Each entry is to be given again exactly; drop the images.

Raw data —
★ ★ ★

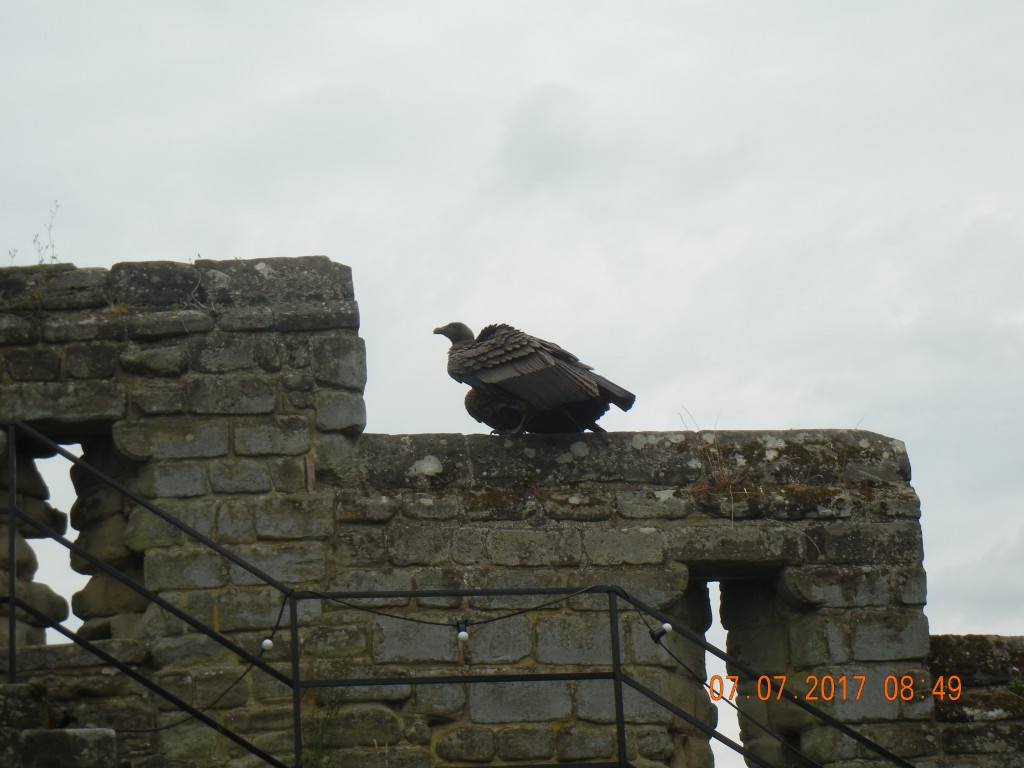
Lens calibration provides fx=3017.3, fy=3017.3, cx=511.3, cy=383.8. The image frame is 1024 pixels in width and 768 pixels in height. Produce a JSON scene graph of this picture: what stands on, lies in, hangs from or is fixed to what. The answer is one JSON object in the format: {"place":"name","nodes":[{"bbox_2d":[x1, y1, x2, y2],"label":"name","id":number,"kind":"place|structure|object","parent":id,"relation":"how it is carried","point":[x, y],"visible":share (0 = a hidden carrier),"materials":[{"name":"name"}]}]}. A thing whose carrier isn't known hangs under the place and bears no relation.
{"place":"outdoors","nodes":[
{"label":"outdoors","id":0,"kind":"place"},
{"bbox_2d":[2,255,982,767],"label":"stone wall","id":1,"kind":"structure","parent":0,"point":[866,710],"materials":[{"name":"grey stone"}]},
{"bbox_2d":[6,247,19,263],"label":"plant","id":2,"kind":"object","parent":1,"relation":"attached to","point":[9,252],"visible":0.76,"materials":[{"name":"plant"}]},
{"bbox_2d":[33,200,60,264],"label":"plant","id":3,"kind":"object","parent":1,"relation":"attached to","point":[54,257],"visible":0.63,"materials":[{"name":"plant"}]},
{"bbox_2d":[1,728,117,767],"label":"stone block","id":4,"kind":"structure","parent":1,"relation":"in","point":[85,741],"materials":[{"name":"grey stone"}]},
{"bbox_2d":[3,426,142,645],"label":"window opening","id":5,"kind":"object","parent":1,"relation":"in","point":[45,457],"visible":0.43,"materials":[{"name":"stone"}]},
{"bbox_2d":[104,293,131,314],"label":"plant","id":6,"kind":"object","parent":1,"relation":"attached to","point":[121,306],"visible":0.49,"materials":[{"name":"green plant"}]},
{"bbox_2d":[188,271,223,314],"label":"dry plant","id":7,"kind":"object","parent":1,"relation":"attached to","point":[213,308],"visible":0.68,"materials":[{"name":"plant"}]},
{"bbox_2d":[301,691,342,767],"label":"weed","id":8,"kind":"object","parent":1,"relation":"attached to","point":[316,751],"visible":0.72,"materials":[{"name":"green plant"}]},
{"bbox_2d":[0,418,917,767],"label":"metal railing","id":9,"kind":"object","parent":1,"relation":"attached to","point":[11,513],"visible":0.99,"materials":[{"name":"black metal"}]},
{"bbox_2d":[103,596,292,730],"label":"cable","id":10,"kind":"object","parent":9,"relation":"hanging from","point":[251,665],"visible":0.78,"materials":[{"name":"black plastic"}]},
{"bbox_2d":[261,637,273,651],"label":"light bulb","id":11,"kind":"object","parent":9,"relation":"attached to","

★ ★ ★

Finished exercise —
Lens calibration provides fx=3017.3, fy=3017.3, cx=511.3, cy=383.8. The image frame is 1024 pixels in width and 768 pixels in height. Produce a JSON scene graph of this picture: what stands on, lies in, hangs from or is fixed to what. The answer is one JSON object in the format: {"place":"name","nodes":[{"bbox_2d":[x1, y1, x2, y2],"label":"name","id":number,"kind":"place|structure|object","parent":id,"relation":"how it is carried","point":[x, y],"visible":share (0 = a hidden carrier),"materials":[{"name":"name"}]}]}. A thing whose carrier isn't known hangs under the place and bears no relation.
{"place":"outdoors","nodes":[
{"label":"outdoors","id":0,"kind":"place"},
{"bbox_2d":[2,255,982,767],"label":"stone wall","id":1,"kind":"structure","parent":0,"point":[866,710],"materials":[{"name":"grey stone"}]},
{"bbox_2d":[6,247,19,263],"label":"plant","id":2,"kind":"object","parent":1,"relation":"attached to","point":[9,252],"visible":0.76,"materials":[{"name":"plant"}]},
{"bbox_2d":[33,200,60,264],"label":"plant","id":3,"kind":"object","parent":1,"relation":"attached to","point":[54,257],"visible":0.63,"materials":[{"name":"plant"}]},
{"bbox_2d":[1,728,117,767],"label":"stone block","id":4,"kind":"structure","parent":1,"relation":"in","point":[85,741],"materials":[{"name":"grey stone"}]},
{"bbox_2d":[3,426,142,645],"label":"window opening","id":5,"kind":"object","parent":1,"relation":"in","point":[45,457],"visible":0.43,"materials":[{"name":"stone"}]},
{"bbox_2d":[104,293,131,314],"label":"plant","id":6,"kind":"object","parent":1,"relation":"attached to","point":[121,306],"visible":0.49,"materials":[{"name":"green plant"}]},
{"bbox_2d":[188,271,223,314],"label":"dry plant","id":7,"kind":"object","parent":1,"relation":"attached to","point":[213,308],"visible":0.68,"materials":[{"name":"plant"}]},
{"bbox_2d":[301,691,342,767],"label":"weed","id":8,"kind":"object","parent":1,"relation":"attached to","point":[316,751],"visible":0.72,"materials":[{"name":"green plant"}]},
{"bbox_2d":[0,418,917,767],"label":"metal railing","id":9,"kind":"object","parent":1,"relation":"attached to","point":[11,513],"visible":0.99,"materials":[{"name":"black metal"}]},
{"bbox_2d":[103,596,292,730],"label":"cable","id":10,"kind":"object","parent":9,"relation":"hanging from","point":[251,665],"visible":0.78,"materials":[{"name":"black plastic"}]},
{"bbox_2d":[261,637,273,651],"label":"light bulb","id":11,"kind":"object","parent":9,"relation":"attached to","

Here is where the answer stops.